RESULTS: Four articles containing five studies, including 633 cases and 926 controls, were included. Under the allele, homozygote and dominant model, the pooled ORs (95%CI, p-value) of rs1061581 were 1.32 (1.06-1.67, p = 0.019), 1.93 (1.10-3.36, p = 0.021) and 1.455 (1.408-2.019, p = 0.025), respectively. In addition, a significant association was found between rs2227956 in Caucasians and the NIHL susceptibility under all five genetic models. We did not discover evidence sufficient to prove the associations between the other three SNPs (rs1043618, rs2763979 and rs2075800) and the NIHL susceptibility.
CONCLUSION: This meta-analysis indicated that the two HSP70 variants, rs1061581 and rs2227956, may serve as genetic susceptibility factors for NIHL. Larger scale studies are required to further update the results.

Introduction

Noise is one of the most common sources of environmental stress in our contemporary society [1]. Continuous noise or acoustic overstimulation damages the cochlea structure and causes inner ear cell apoptosis, resulting in hearing impairment [2]. Noise-induced hearing loss (NIHL) has been the most recorded occupational disorder in the world, accounting for 7 to 21% of hearing loss [3, 4]. However, once NIHL occurs, few therapeutic methods would be clinically effective to date [5]. Thus, to establish a practical prediction system to individual NIHL susceptibility is necessary.

It cannot be ignored that the susceptibility to NIHL among individuals is obviously diverse; some individuals are more susceptible to NIHL than others. Several studies have suggested that this individual difference in susceptibility to NIHL is due to the diverse genetic background among individuals [6]. The genotypes or single nucleotide polymorphisms (SNPs) of some genes have been demonstrated to be related to individual NIHL susceptibility, such as SOD2 [7], GST [8], PCDH15 and MYH14 [9], but these genetic variations still cannot explain all individual differences.

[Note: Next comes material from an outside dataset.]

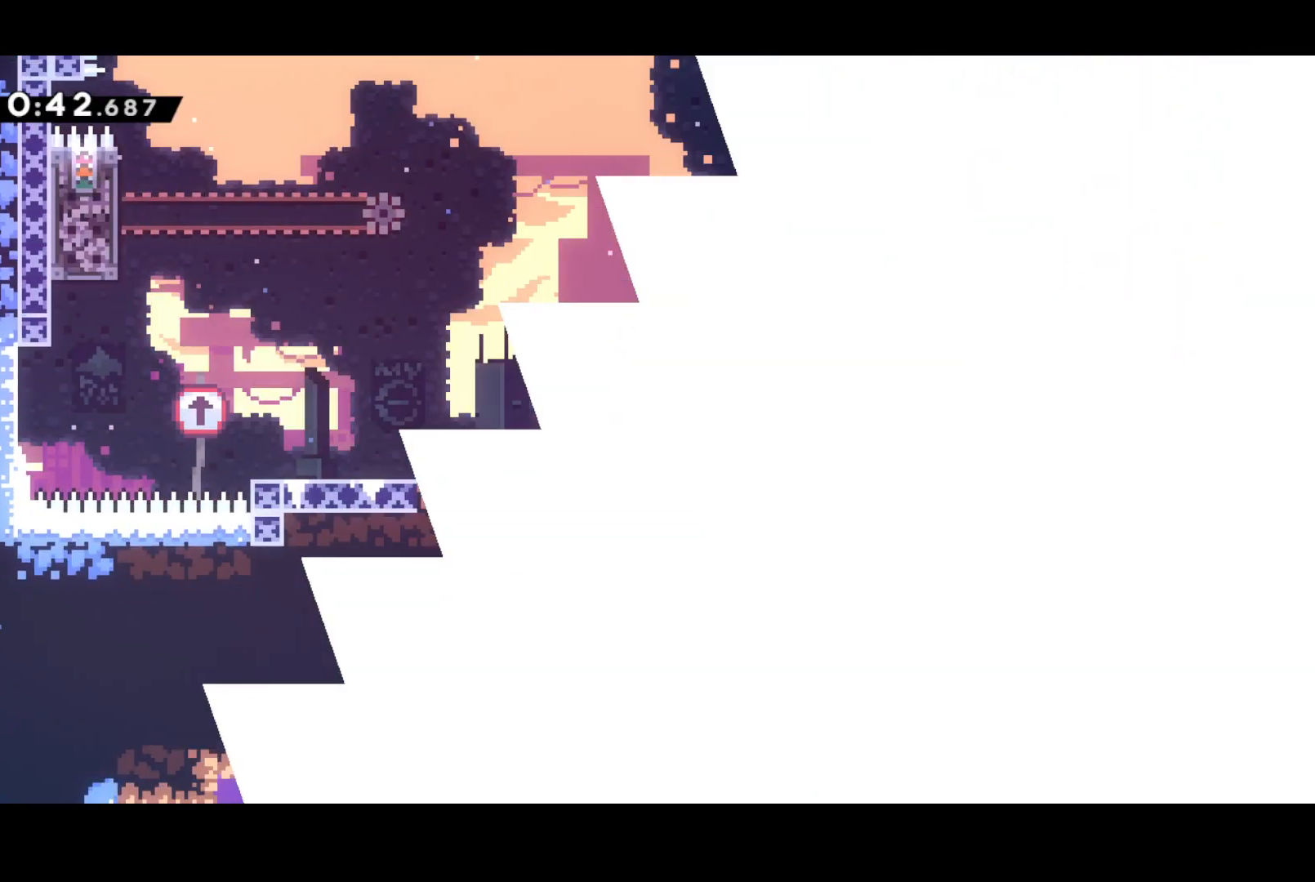
{"buttons": [], "left_stick": "center", "events": []}
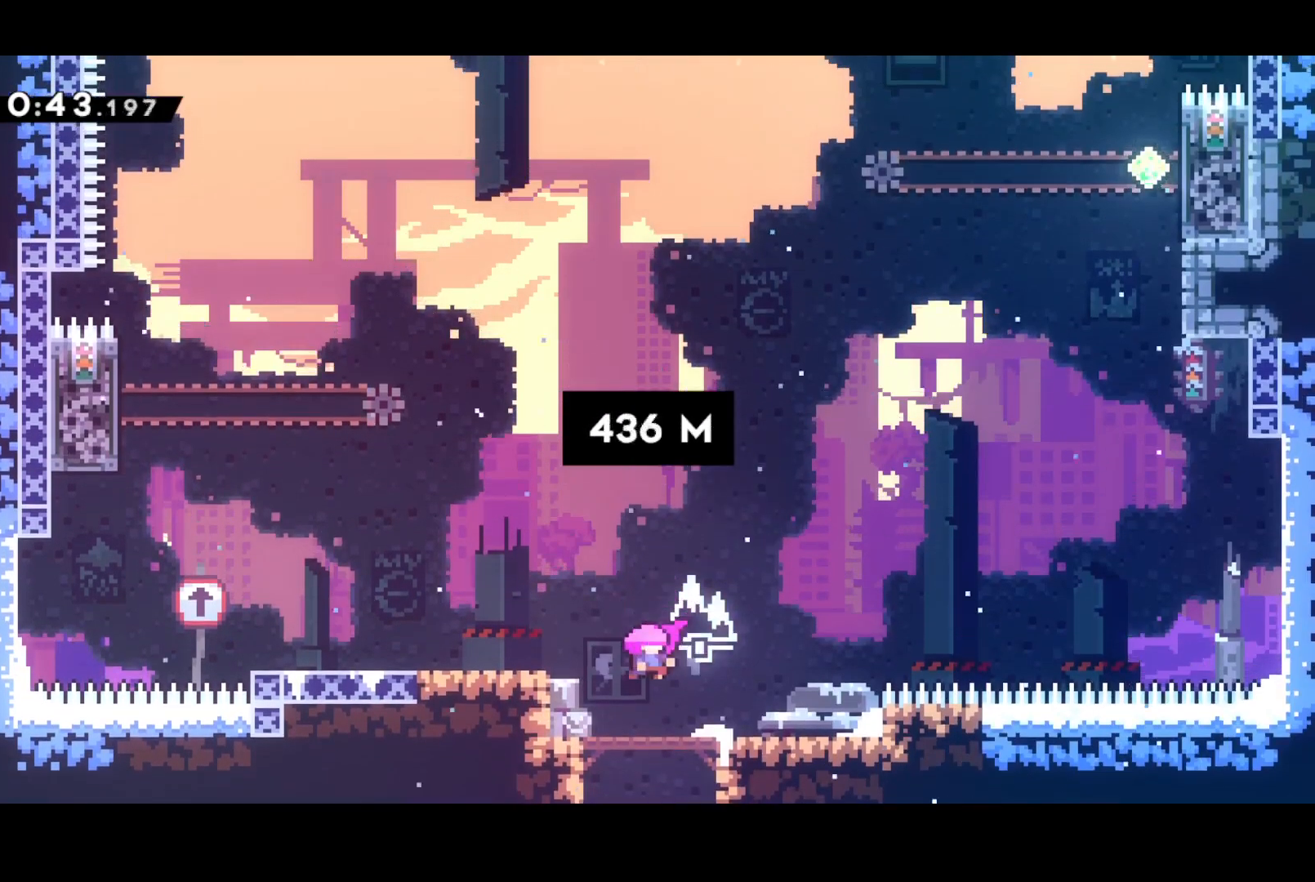
{"buttons": ["DPAD_LEFT"], "left_stick": "center", "events": [[467, "DPAD_LEFT", "down"]]}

Therefore, it is necessary to identify more NIHL-associated genes or genetic polymorphisms to further improve the genetic predictive system of NIHL.

Recent studies demonstrated that the disturbance of cellular proteostasis is critical in the development of NIHL [10]. The heat shock protein 70kD (HSP70) family, as molecular chaperones, are important for protein folding, modification, maturing and cellular normal function [11]. An increased expression of HSP70 has been found in cochlea cells under noise exposure and they further act as a protective factor in the development of NIHL [12]. What is noteworthy is that some studies indicated a close association between several SNPs in HSP70 genes, including rs1043618 [13, 14], rs2763979 [15], rs2227956 [14, 15], and rs1061581 [14] (the characteristics of these SNPs are listed in Table 1), and NIHL susceptibility, whereas no positive result for rs1043618, rs2227956 and rs1061581 was found in Yang‘s study [16]. For each SNP site, the conclusion in different studies is also diverse. A reason for the conflictive results is the heterogeneity among and the limitations in these studies, such as ethnicity, sample size, study design and many other factors, while meta-analysis has an advantage in assessing the heterogeneity and overcoming the limitations.

Table 1

Characteristics of the five SNPs in HSP70 genes.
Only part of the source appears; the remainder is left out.